● READING PASSAGE

Availability of blood testing

The percentage of antimalarial-stocking outlets with malaria blood testing available (RDT or microscopy) remained high over time among public and private health facilities and CHWs. In 2013, over 90% of antimalarial-stocking public health facilities and CHWs had malaria blood testing available. Trends in blood testing availability among other outlet types suggest a decline in availability over time. 

Antimalarial market share

At national level, 60% of all antimalarials sold or distributed in the week preceding the survey were distributed through private sector outlets including pharmacies (20%), itinerant drug vendors (14%), and private for-profit facilities (12%). The majority of antimalarials sold/distributed were ACTs including DHA-PPQ (63%) and ASMQ (24%). Non-artemisinin monotherapy accounted for only 13% of the market share, and there was no reported sale/distribution of oral artemisinin monotherapy. Public sector market share differed across research domains, ranging from 93% in Zone 1 to 35% in Zone 3 & ‘No zone.’ The non-artemisinin therapy distributed in Zone 1 is atavoquone proguanil, while in Zone 3 & ‘No zone,’ non-artemisinin therapy distributed by the private sector was primarily chloroquine. 

 

This country reference document is a detailed presentation of the 2013 national ACTwatch outlet survey (OS) conducted in Cambodia. The 2013 OS follows previous survey rounds conducted by ACTwatch in Cambodia in 2009 and 2011.

ACTwatch antimalarial market monitoring in Cambodia from 2009 to present has been implemented in the context of recent policy and strategy changes designed and implemented to improve coverage of appropriate case management and address the threat of artemisinin drug resistance. These include: 

  • Shifts in first-line therapy for Plasmodium falciparum (Pf)and Plasmodium vivax (Pv). The first-line therapy for Pfchanged from the artemisinin-based combination therapy (ACT) artesunate mefloquine (ASMQ) to ASMQ or dihydroartemisinin piperaquine (DHA-PPQ) in 2012 following targeted use of DHA-PPQ since 2009 in artemisinin resistance containment areas. Malaria case management using ASMQ or DHA-PPQ should also include treatment with primaquine (PQ). Atovaquone proguanil (Malarone) is authorized for use in geographic areas with artemisinin tolerance (Zone 1). The first-line therapy for Pv changed from chloroquine to DHA-PPQ plus PQ in 2012.
  • Scale up of malaria rapid diagnostic tests (RDT) to facilitate confirmatory testing before antimalarial treatment.

● DATASET RECORDS
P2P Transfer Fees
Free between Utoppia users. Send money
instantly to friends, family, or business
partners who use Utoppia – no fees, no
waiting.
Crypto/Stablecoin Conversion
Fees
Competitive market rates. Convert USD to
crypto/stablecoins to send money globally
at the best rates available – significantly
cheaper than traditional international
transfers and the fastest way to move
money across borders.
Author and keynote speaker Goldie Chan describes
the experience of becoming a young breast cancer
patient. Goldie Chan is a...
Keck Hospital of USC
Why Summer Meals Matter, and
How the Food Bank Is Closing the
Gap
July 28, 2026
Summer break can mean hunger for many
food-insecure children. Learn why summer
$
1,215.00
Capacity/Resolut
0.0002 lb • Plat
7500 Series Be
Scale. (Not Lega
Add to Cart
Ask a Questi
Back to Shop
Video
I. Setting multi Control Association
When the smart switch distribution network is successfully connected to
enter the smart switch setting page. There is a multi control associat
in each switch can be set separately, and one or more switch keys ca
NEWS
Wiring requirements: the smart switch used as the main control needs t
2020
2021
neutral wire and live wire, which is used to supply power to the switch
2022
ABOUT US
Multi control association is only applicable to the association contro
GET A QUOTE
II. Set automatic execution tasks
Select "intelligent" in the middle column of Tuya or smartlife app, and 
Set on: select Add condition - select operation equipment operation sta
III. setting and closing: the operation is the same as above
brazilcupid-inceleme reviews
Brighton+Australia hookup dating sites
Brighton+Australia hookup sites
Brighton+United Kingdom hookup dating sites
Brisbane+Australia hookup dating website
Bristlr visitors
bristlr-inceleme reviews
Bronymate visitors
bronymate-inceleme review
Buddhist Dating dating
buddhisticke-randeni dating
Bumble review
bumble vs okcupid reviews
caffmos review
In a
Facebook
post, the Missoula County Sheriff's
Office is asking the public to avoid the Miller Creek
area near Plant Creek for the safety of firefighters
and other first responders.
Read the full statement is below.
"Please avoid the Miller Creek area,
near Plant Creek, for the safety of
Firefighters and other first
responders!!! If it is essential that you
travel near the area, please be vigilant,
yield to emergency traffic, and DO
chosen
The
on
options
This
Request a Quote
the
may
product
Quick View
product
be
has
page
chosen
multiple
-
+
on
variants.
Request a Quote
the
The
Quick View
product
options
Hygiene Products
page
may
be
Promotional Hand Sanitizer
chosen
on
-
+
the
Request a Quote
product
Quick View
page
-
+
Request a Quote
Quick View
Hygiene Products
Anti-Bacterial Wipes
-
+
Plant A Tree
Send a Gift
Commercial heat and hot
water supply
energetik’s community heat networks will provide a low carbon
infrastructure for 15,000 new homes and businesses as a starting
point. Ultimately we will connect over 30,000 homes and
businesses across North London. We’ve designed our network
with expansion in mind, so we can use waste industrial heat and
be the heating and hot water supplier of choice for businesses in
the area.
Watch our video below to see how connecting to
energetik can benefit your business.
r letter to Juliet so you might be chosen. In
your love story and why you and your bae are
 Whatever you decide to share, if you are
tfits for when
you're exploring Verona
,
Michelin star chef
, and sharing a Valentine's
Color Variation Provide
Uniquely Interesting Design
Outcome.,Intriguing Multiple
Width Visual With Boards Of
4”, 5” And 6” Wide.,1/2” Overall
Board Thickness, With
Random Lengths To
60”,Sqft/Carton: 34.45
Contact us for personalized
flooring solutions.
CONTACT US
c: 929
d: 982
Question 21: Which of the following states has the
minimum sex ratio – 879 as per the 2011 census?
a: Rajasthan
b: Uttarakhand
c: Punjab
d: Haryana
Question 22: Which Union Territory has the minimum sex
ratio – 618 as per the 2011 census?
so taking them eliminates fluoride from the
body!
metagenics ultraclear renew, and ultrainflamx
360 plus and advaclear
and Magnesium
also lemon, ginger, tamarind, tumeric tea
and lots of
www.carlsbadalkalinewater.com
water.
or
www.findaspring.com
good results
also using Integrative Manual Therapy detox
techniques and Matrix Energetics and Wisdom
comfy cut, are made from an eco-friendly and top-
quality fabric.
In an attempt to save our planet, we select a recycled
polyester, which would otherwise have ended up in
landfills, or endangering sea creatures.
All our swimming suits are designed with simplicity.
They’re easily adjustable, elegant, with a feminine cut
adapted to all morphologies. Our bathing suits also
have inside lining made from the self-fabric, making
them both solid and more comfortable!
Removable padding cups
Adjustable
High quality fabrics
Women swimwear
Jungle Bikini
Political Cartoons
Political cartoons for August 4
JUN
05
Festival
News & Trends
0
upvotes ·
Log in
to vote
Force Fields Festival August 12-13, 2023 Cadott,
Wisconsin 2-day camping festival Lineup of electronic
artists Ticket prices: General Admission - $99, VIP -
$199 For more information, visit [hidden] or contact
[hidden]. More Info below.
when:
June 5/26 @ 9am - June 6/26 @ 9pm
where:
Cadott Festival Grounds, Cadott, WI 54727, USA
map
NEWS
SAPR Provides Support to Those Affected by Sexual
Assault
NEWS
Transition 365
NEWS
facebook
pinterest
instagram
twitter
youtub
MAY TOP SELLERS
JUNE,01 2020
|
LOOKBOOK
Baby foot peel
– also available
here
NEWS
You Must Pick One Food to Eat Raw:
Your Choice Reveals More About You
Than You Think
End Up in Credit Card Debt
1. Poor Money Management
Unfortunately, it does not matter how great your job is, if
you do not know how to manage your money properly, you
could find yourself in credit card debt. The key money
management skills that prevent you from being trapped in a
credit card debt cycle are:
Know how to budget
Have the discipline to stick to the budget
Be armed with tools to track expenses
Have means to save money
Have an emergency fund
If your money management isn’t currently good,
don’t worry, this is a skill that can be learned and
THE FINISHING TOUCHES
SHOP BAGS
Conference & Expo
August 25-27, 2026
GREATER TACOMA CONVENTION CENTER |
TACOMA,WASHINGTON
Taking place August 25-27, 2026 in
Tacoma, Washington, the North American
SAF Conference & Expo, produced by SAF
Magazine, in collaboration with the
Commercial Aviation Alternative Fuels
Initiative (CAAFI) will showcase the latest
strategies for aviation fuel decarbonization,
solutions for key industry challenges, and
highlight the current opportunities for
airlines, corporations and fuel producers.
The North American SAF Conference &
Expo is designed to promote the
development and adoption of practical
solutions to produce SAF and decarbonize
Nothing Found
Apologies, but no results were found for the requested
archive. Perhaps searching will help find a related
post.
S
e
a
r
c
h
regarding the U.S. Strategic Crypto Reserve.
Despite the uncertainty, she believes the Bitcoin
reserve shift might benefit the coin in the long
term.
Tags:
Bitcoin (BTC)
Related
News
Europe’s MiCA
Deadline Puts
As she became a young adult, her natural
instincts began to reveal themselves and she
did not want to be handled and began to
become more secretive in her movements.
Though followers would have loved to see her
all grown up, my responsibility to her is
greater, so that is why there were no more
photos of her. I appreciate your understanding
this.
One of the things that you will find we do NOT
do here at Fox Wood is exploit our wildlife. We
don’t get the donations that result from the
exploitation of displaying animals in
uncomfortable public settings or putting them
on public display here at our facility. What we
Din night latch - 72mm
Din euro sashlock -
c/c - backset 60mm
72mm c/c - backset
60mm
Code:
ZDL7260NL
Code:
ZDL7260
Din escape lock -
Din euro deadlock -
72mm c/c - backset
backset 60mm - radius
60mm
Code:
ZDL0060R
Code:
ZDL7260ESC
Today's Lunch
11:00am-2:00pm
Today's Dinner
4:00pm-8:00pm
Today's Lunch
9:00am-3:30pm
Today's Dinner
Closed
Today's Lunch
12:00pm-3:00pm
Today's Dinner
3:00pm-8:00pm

● PROBLEMS TO WORK ON
1) In the Cambodia malaria text, what percentage of all antimalarials sold or distributed nationally went through private sector outlets?
2) Repeat the stretch of the Cambodia malaria text from "The percentage of" through "availability over time.", swapping "CHWs" for "community health workers".

● EXERCISE ANSWERS
1) 60%

2)
The percentage of antimalarial-stocking outlets with malaria blood testing available (RDT or microscopy) remained high over time among public and private health facilities and community health workers. In 2013, over 90% of antimalarial-stocking public health facilities and community health workers had malaria blood testing available. Trends in blood testing availability among other outlet types suggest a decline in availability over time.